Porte-parole du Réseau Environnement Santé (RES), André Cicolella est chimiste et toxicologue. Malgré l’interdiction du Bisphénol A en 2011, il dénonce le manque de prise en compte des facteurs environnementaux dans la hausse des maladies chroniques. Et pointe du doigt les récentes attaques faites à la recherche environnementale.
LMC : qu’est-ce que le Réseau Environnement Santé (RES) ?
RES est né il y a trois ans et regroupe des ONG de défense de l’environnement, des scientifiques, des associations de malades et des professionnels de la santé. Il a été créé pour changer l’approche des politiques publiques concernant le poids des facteurs environnementaux dans les maladies chroniques. Notre objectif est de mettre les questions d’environnement et de santé au coeur des politiques publiques.
LMC : quel est le lien établi entre l’environnement et la santé aujourd’hui ?
Il est bien trop marginal alors qu’il n’y a jamais eu autant de maladies chroniques. Il règne un réel conservatisme scientifique sur cette question, bâti sur un cadre de réflexion qui fonde encore l’essentiel de la formation.

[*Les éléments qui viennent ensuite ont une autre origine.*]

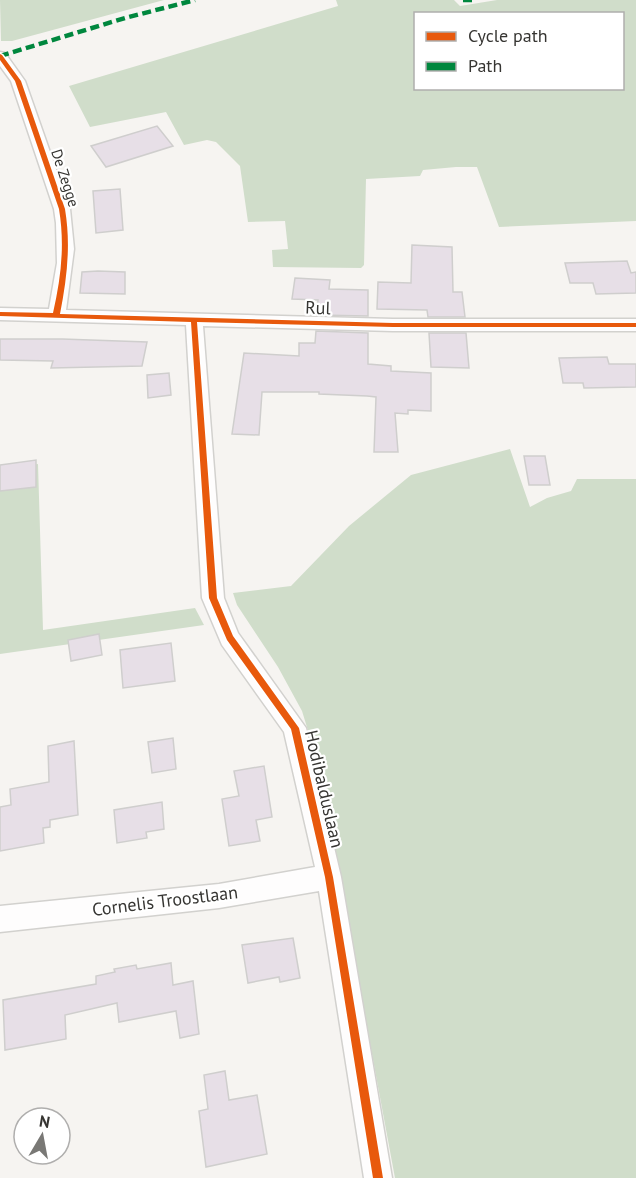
<svg xmlns="http://www.w3.org/2000/svg" width="636" height="1178" font-family="'PT Sans',sans-serif">
  <style>
    .green { fill: #d0ddca; fill-rule: evenodd }
    .building { fill: #e7dfe7; stroke: #cfcecd; stroke-width: 1.5 }
    .lines { fill: none; stroke-linecap: round; stroke-linejoin: round }
    .street-casing { stroke: #d2d1ce; stroke-width: 3 }
    .street { fill: #fefdfd; fill-rule: evenodd }
    .quiet { stroke: #00873e; stroke-width: 4.5; stroke-dasharray: 9 4.5; stroke-linecap: butt }
    .cycleway-casing { stroke: #fff; stroke-width: 3 }
    .cycleway { fill: #e8590c; fill-rule: evenodd }
    .labels { text-anchor: middle; stroke-width: 4.5; stroke-linejoin: round; paint-order: stroke }
    .far-street-label { font-size: 15px; fill: #363532; stroke: #fff }
    .street-label { font-size: 18px; fill: #363532; stroke: #fff }
  </style>
  <rect width="100%" height="100%" fill="#f6f4f1"/>
  <path class="green" d="M0,0H164L12,41H1Z
    M336,0H454L460,6L497,0H636V221L499,227L477,167H456L423,170L420,176L366,179L364,265L361,268L273,267L272,250L288,249L285,221L248,222L240,166L216,142L207,140L184,145L166,112L90,127L69,86L338,6ZM416,14H622V88H416Z
    M510,449L530,507L547,498L571,491L577,479H636V1178H395L318,763L302,711L278,667L237,605L233,593L291,586L349,526L411,475Z
    M38,464L43,630L195,608L204,625L0,654V469Z"/>
  <path class="building" d="M157,126L173,146L106,167L91,146Z
    M120,189L123,230L96,233L93,191Z
    M412,245L452,247L453,292H462L465,317H428L427,310L377,309L378,282L411,283Z
    M627,261L631,273L636,272V293L596,294L593,283H570L565,263Z
    M98,271L125,272V294L80,293L82,272Z
    M295,278L330,280L329,289L368,290V316L317,315L318,300L292,299Z
    M316,331L368,333V364L391,366V371L431,373V411L408,410V414L395,413L398,452H374L376,397L367,396L319,394V392H262L259,435L232,434L244,353L299,356V343H315Z
    M429,333H466L469,368L431,367Z
    M0,339H62L147,342L142,366L51,368L53,361L0,360Z
    M607,357L609,364H636V387L584,388L583,383H563L559,358Z
    M169,373L171,395L148,398L147,375Z
    M524,456H545L550,485H529Z
    M36,460V487L0,491V465Z
    M99,634L102,655L71,661L68,640Z
    M171,643L175,681L123,688L120,650Z
    M173,738L176,769L152,773L148,742Z
    M74,741L78,815L50,820V827L43,828L44,843L0,851V807L11,805L10,789L49,782L48,746Z
    M264,766L272,817L256,820L260,841L229,846L222,799L239,796L234,771Z
    M162,802L164,829L146,832L147,838L117,843L114,810Z
    M293,938L300,978L280,982L279,977L248,983L242,945Z
    M171,963L173,985L193,981L199,1034L180,1038L176,1011L119,1022L117,1003L65,1015L66,1039L5,1050L3,1000L96,984V976L115,972L114,969L136,965L137,969Z
    M225,1071L229,1100L257,1095L267,1154L206,1167L199,1111L208,1109L204,1075Z"/>
  <g class="lines">
    <defs>
      <path id="street" d="M0,52L5,53L25,81L70,209L74,249L66,310L393,319H636V331H393L203,326L224,598L238,633L306,728L341,877L392,1178H364L319,891L219,908L0,932V906L219,884L315,867L284,732L222,645L202,598L186,325L0,320V308L49,309L57,263L56,223L54,209L11,81L0,66Z"/>
    </defs>
    <use href="#street" class="street-casing"/>
    <use href="#street" class="street"/>
    <path class="quiet" d="M463,0H472
      M0,56L125,18L195,0"/>
    <defs>
      <path id="cycleway" d="M0,54L2,55L21,81L65,209C71,245 67,278 60,314L393,323H636V327H393L197,322L217,598L233,636L299,728L333,877L383,1178H373L325,877L291,729L227,640L209,598L191,322L0,316V312L53,313C61,278 65,245 59,209L15,81L0,60Z"/>
    </defs>
    <use href="#cycleway" class="cycleway-casing"/>
    <use href="#cycleway" class="cycleway"/>
  </g>
  <g class="labels">
    <g class="far-street-label">
      <text transform="translate(65 178) rotate(72)" y="5">De Zegge</text>
    </g>
    <g class="street-label">
      <text transform="translate(318 308) rotate(2)" y="6">Rul</text>
      <text transform="translate(324 789) rotate(77)" y="6">Hodibalduslaan</text>
      <text transform="translate(165 901) rotate(-7)" y="6">Cornelis Troostlaan</text>
    </g>
  </g>
  <rect x="414" y="12" width="210" height="78" fill="#ffffff" stroke="#afaead" stroke-width="1.5"/>
  <rect x="426" y="32" width="30" height="9" fill="#e8590c" stroke="#afaead" stroke-width="1.5"/>
  <text x="468" y="42" font-size="18" fill="#363532">Cycle path</text>
  <rect x="426" y="62" width="30" height="9" fill="#00873e" stroke="#afaead" stroke-width="1.5"/>
  <text x="468" y="72" font-size="18" fill="#363532">Path</text>
  <g transform="translate(42 1136) rotate(10)"><circle r="28" fill="#ffffff" stroke="#afaead" stroke-width="1.5"/>
  <path d="M0-4.5L10 22L0 15L-10 22Z" fill="#797875"/>
  <text y="-9" font-size="16" font-weight="bold" text-anchor="middle" fill="#363532">N</text>
  </g>
</svg>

Par exemple, pour le cancer, la grille d’explication classique pour expliquer l’augmentation du nombre de malades reste le vieillissement de la population et la consommation de tabac et d’alcool. Cela ne suffit pas à expliquer la gravité de la situation actuelle et les causes environnementales sont totalement laissées pour compte. Il n’y a d’ailleurs quasiment rien sur ce thème dans le Plan Cancer. Cependant il faut reconnaître quelques progrès ces dernières années. En 2007, le rapport de l’Académie de Médecine sur le cancer et ses causes avait fait scandale car il ne comportait quasiment rien sur les facteurs environnementaux. En 2011, l’Académie reconnaît la «nocivité probable» du Bisphénol A ou des parabens. C’est une avancée.
LMC : vous dénoncez deux attaques récentes faites à l’encontre de la recherche en santé-environnement. Quelles sont-elles ?
La première concerne l’arrêt pour 2012 du programme consacré à la santé environnementale intitulé «Contaminants et environnement : métrologie, santé, adaptabilité, comportements et usages» (CESA). Cette décision a été prise par l’Agence nationale de la recherche (ANR) le 27 octobre dernier alors qu’il s’agit du plus important programme de recherche en toxicologie, en écotoxicologie, portant sur les contaminants de l’environnement. La décision a été prise en catimini à la demande du ministère de l’enseignement supérieur et de la recherche sans que le conseil scientifique de l’ANR n’ait été associé. C’est une faute grave qui démontre un réel choix politique alors même que la France est très en retard en matière de recherche en santé environnementale. Plus de 3200 personnes, dont beaucoup de chercheurs et de scientifiques ont signé la pétition pour le rétablissement du CESA.
LMC : votre deuxième dénonciation concerne la fermeture du registre REMERA…
Les mauvaises nouvelles n’arrivent jamais seules et récemment c’est le Registre des Malformations congénitales de Rhône-Alpes (REMERA) qui a perdu sa qualification ce qui entraîne son arrêt au 1er janvier 2012. Le REMERA existe pourtant depuis 1973. Ce registre est un outil important pour identifier les propriétés tératogéniques, c’est-à-dire responsables de malformations fœtales, des substances ou des pollutions auxquelles les femmes enceintes sont exposées dans leur environnement. Et qui peuvent par la suite entraîner des cancers. Fermer un registre de malformations, c’est se priver d’un outil pour mieux comprendre le lien avec l’environnement. C’est vraisemblablement l’objectif recherché, l’argument budgétaire étant selon nous un prétexte. S’il est un domaine qui ne doit pas être touché par les restrictions budgétaires, c’est bien celui-là car c’est un investissement qui permet à la fois des gains de santé et des gains économiques. Ces décisions sont en totale contradiction avec l’objectif affiché par le plan national Santé-environnement.
LMC : pourtant, l’année 2011 avait connu de belles avancées, avec notamment l’interdiction du Bisphénol A… ?
Notre réseau s’est dès le départ attaqué aux perturbateurs endocriniens, en particulier au Bisphénol A. Le vote des députés français, qui ont interdit ce composant à tous les contenants alimentaires à partir de 2014, est un pas très important. Mais la volonté gouvernementale ne suit pas et il manque un appareil institutionnel pour mettre en place une réelle politique de santé environnementale. Les deux dernières affaires que j’ai évoquées sont un très mauvais signal pour ce début d’année. Il est urgent de mettre en place une politique réellement ambitieuse basée sur le développement des disciplines scientifiques de l’évaluation du risque, des outils structurants comme des registres de pathologies et de population, des grandes enquêtes et des appels d’offres diversifiés. Cela pourrait être mis en place via la création d’un Institut National des sciences de l’environnement.